### THE TASK
Please report every line in the entries that contains the string "Vault".

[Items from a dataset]
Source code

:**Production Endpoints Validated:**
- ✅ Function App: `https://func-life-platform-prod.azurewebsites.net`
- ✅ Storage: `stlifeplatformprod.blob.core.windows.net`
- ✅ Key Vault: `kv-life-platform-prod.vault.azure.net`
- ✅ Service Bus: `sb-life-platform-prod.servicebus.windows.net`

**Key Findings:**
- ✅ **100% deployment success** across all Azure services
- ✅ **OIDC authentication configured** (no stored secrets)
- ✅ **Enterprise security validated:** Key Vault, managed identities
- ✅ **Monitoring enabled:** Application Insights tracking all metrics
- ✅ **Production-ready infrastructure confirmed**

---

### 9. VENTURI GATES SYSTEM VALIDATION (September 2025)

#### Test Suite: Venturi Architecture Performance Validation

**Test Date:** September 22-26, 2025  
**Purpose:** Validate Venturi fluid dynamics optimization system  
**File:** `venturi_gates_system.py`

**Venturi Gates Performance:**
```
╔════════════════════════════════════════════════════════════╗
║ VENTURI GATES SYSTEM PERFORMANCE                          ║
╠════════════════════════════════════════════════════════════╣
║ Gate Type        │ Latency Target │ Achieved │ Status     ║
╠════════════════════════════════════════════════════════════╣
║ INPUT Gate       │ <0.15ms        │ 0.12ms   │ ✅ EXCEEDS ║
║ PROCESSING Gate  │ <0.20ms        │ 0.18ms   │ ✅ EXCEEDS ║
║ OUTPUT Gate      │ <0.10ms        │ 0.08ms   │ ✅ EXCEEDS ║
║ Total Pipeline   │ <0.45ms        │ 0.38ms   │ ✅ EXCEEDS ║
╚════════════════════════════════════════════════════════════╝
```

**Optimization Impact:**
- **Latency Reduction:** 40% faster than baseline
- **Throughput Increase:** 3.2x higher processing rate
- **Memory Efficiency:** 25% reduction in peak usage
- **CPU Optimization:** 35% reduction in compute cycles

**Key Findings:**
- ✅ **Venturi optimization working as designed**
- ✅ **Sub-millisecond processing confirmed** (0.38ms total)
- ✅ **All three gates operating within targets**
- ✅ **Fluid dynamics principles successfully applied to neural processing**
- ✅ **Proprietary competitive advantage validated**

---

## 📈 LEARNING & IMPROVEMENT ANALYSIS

### EXPECTED ANSWER
- ✅ Key Vault: `kv-life-platform-prod.vault.azure.net`
- ✅ **Enterprise security validated:** Key Vault, managed identities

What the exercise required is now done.